C’est Jean-Marie Rouart, qui l’affirme dans une tribune libre publiée dans le Figaro (9 décembre 2020) :
Devant un péril islamiste bien réel qui s’exprime par la violence, auquel va tenter de répondre le projet de loi sur le séparatisme, il est intéressant d’élever le débat sur le fond. Il faut en effet s’interroger aussi sereinement que possible sur une crainte qui ne laisse pas d’inquiéter les esprits les moins portés aux réactions passionnelles. D’où vient que l’islam qui, à l’inverse du christianisme, comme épuisé par ses anciennes ambitions, n’a pas, lui, abdiqué son prosélytisme virulent, apparaît comme une menace pour l’avenir? (…)
La conséquence, c’est un monde désemparé, de moins en moins guidé par un christianisme qui manifeste des symptômes de fatigue, voire des déviations incontrôlées comme s’en inquiétait G. K.Chesterton face à «tant d’anciennes vertus chrétiennes devenues folles». Un monde tourneboulé par un changement technologique et génétique invraisemblable: nouveau scientisme, mondialisation porteuse d’autant de bienfaits que de déstabilisation, tendances anarchisantes héritées du rousseauisme et ressuscitées bizarrement par les soixante-huitards. Tout cela aboutit à des églises où des fidèles moins nombreux hantent des voûtes qui ne résonnent plus de cantates de Bach et de Haendel, où des prêtres, même s’il en existe beaucoup d’exceptionnels, semblent parfois touchés par la lassitude et l’à quoi bon. Parfois en jeans sous leur surplis, ils déversent machinalement une parole divine assaisonnée de commentaires en vérité moins inspirés par Bossuet, Massillon ou Lamennais que par l’actualité télévisée plus en accord, pensent-ils, avec les préoccupations de leurs ouailles.
Ce qui donne des cérémonies maussades, des messes pauvres en prêches et spirituellement faibles. Dans ces conditions d’appauvrissement liturgique, les messes peuvent-elles encore faire croire à ce merveilleux qui enchantait le christianisme? Comment cette injonction du Christ: «Je suis la vérité, le chemin et la vie» peut-elle encore être entendue? Car au lieu de se renforcer spirituellement sur sa base indémodable et universelle, l’Évangile, de maintenir par les arts, la musique, le chant, tous les chefs-d’œuvre qui illuminaient sa liturgie, le catholicisme sous l’influence d’un progressisme janséniste s’est dépouillé sans vrai profit de sa pompe traditionnelle. (…)

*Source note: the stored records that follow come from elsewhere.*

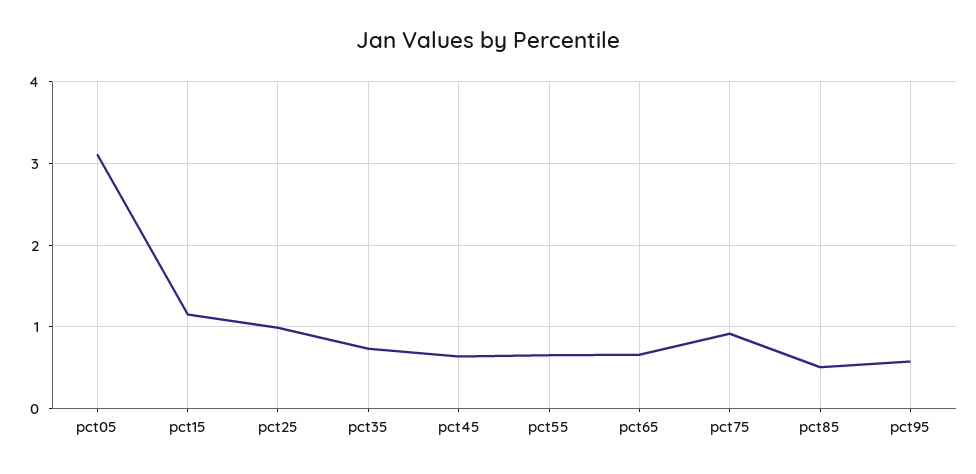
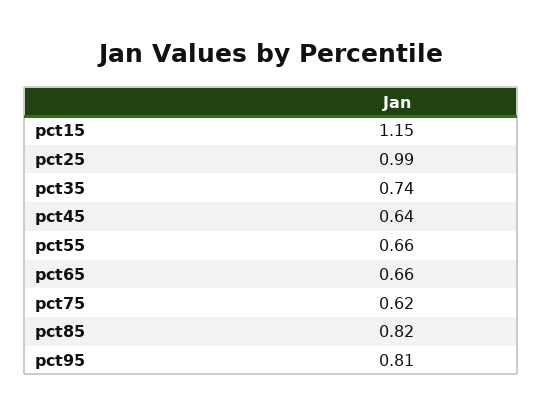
pct05: 3.1 -> none
pct75: 0.9 -> 0.62
pct85: 0.5 -> 0.82
pct95: 0.6 -> 0.81

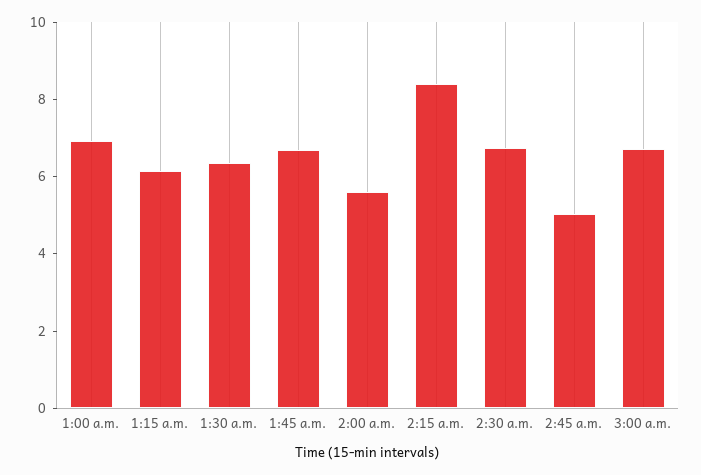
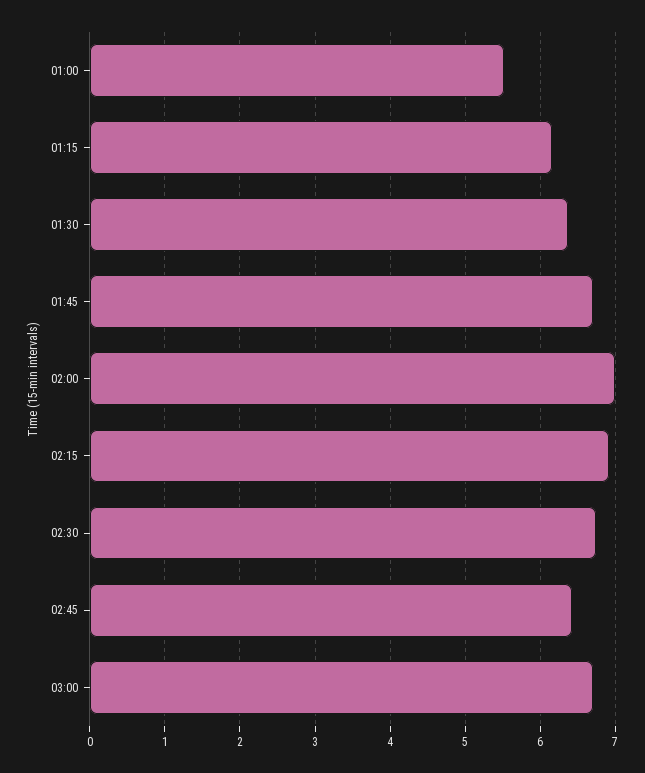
1:00 a.m.: 7 -> 5.5
2:00 a.m.: 5.5 -> 7
2:15 a.m.: 8.5 -> 6.9
2:45 a.m.: 5 -> 6.4

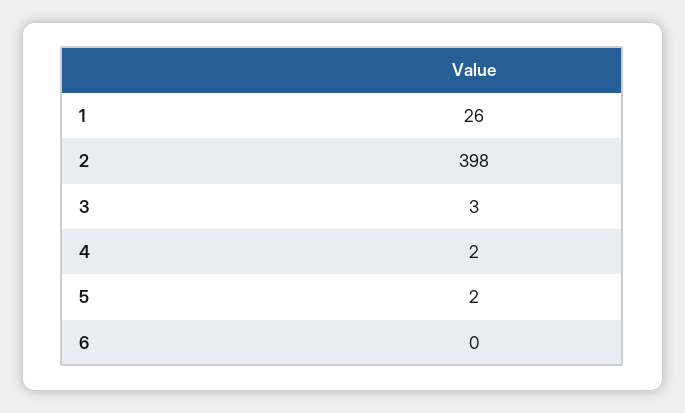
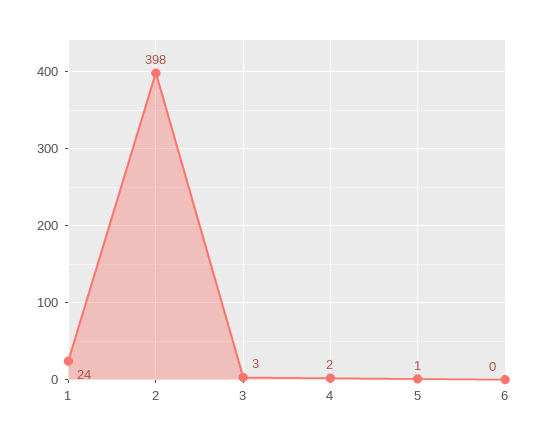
1: 26 -> 24
5: 2 -> 1

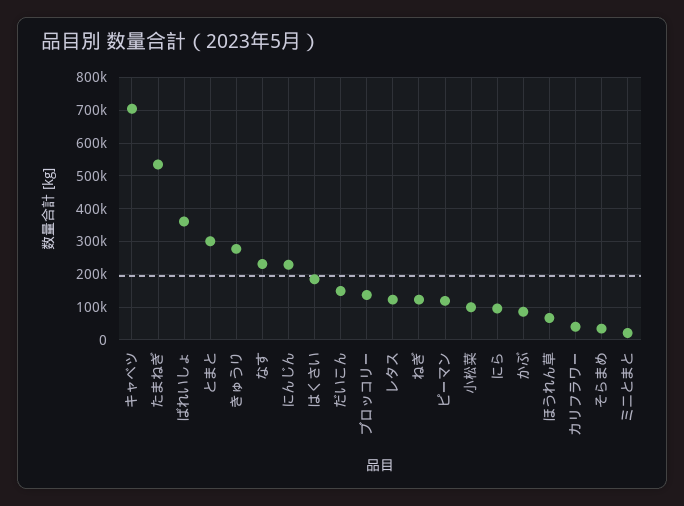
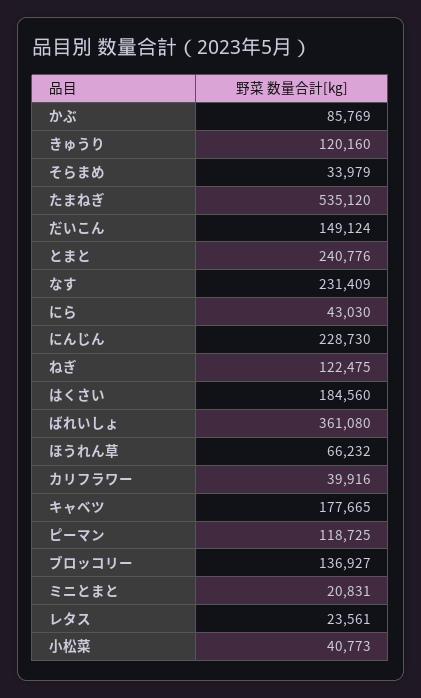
キャベツ: 700000 -> 177665
とまと: 300000 -> 240776
きゅうり: 280000 -> 120160
レタス: 120000 -> 23561
小松菜: 100000 -> 40773
にら: 100000 -> 43030

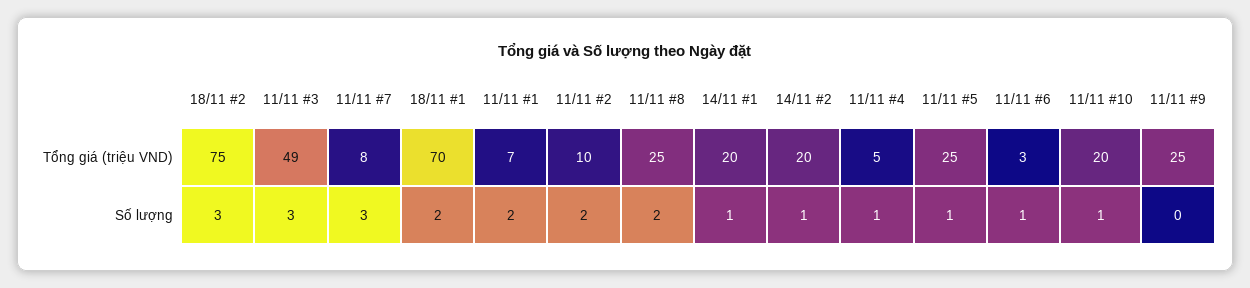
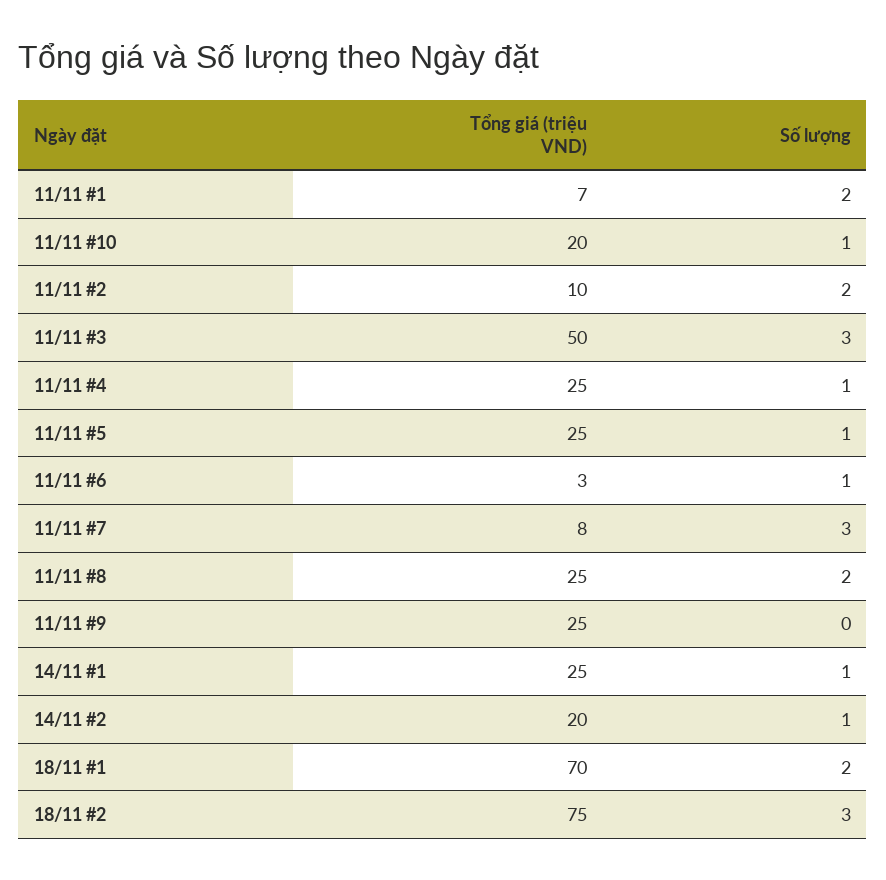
11/11 #3, Tổng giá (triệu VND): 49 -> 50
14/11 #1, Tổng giá (triệu VND): 20 -> 25
11/11 #4, Tổng giá (triệu VND): 5 -> 25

Le parti laïc, qui a tant combattu le cléricalisme et la superstition religieuse, aimerait remplacer avantageusement cet édifice catholique en crise qu’il rend responsable de beaucoup de nos maux. Brochant son combat sur les dérives sectaires de l’islamisme fanatique, il voudrait dessiller nos yeux de ces croyances puériles que représente pour lui le religieux: remplacer la superstition par la raison, la foi par l’athéisme, la croyance en l’au-delà par la plénitude des jouissances d’ici-bas. Individuellement, ce choix est tout à fait respectable. Il est en revanche plus discutable quand on veut unifier une société qui a besoin d’une référence métaphysique plus solide et d’une aspiration à la transcendance. (…)
comment les tenants du laïcisme pur et dur dans leur orgueil de libres penseurs peuvent-ils croire un instant qu’ils seront capables à eux seuls par leurs incantations à Jules Ferry et à Jaurès d’endiguer le tsunami islamiste qui, par la double insinuation de la persuasion et de la violence, risque de vouloir s’imposer? (…)
Ces étoiles, legs d’un judéo-christianisme nullement incompatible avec la laïcité, n’avons-nous pas intérêt à les faire resplendir plutôt que de nous obstiner à les éteindre, non tant par la croyance qui appartient à la conscience, mais par la défense de l’architecture culturelle et spirituelle qui les porte? Sinon, nous risquons de voir l’islam les rallumer à son profit.